§ WHAT YOU HAVE TO DO: Go through the entries and count the lines with the string "Painting" in them. Give only that number.

§ TASK INPUT:
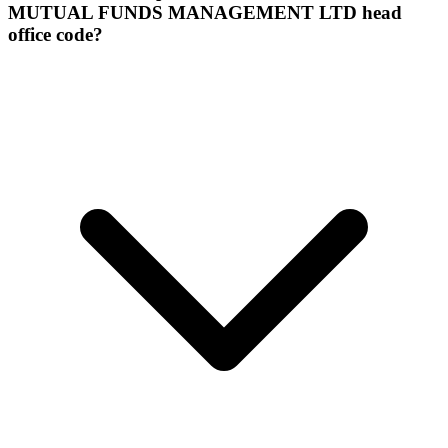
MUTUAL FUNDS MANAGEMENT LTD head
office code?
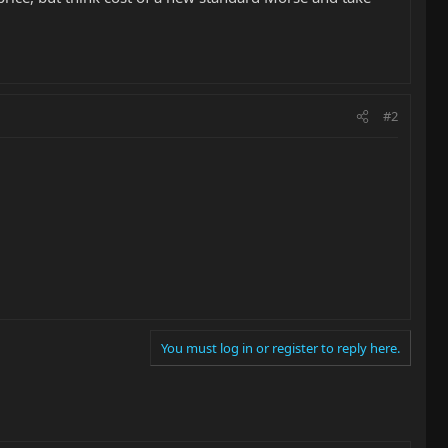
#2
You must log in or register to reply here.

--

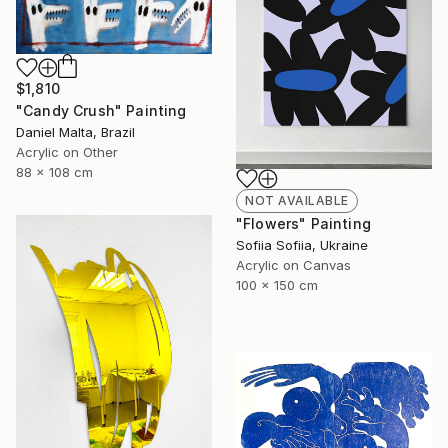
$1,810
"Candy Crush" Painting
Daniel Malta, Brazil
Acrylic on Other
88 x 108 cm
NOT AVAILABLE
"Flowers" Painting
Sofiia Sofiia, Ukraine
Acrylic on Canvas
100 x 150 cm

==

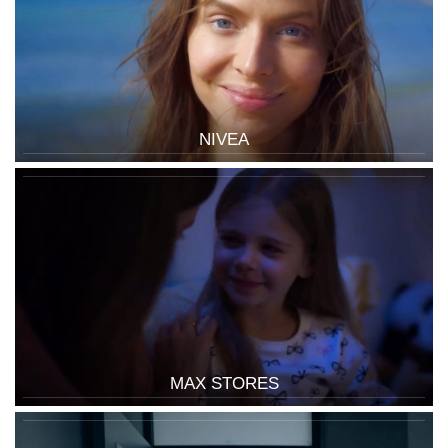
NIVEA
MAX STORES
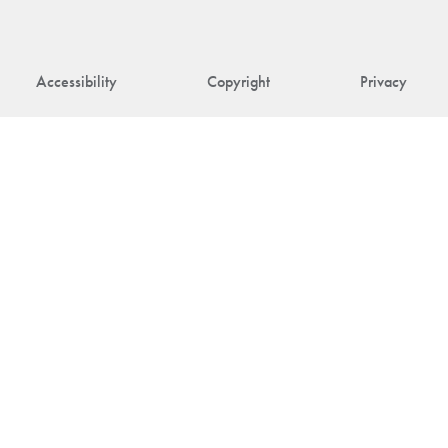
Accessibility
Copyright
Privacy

§ COMPLETED TASK: 2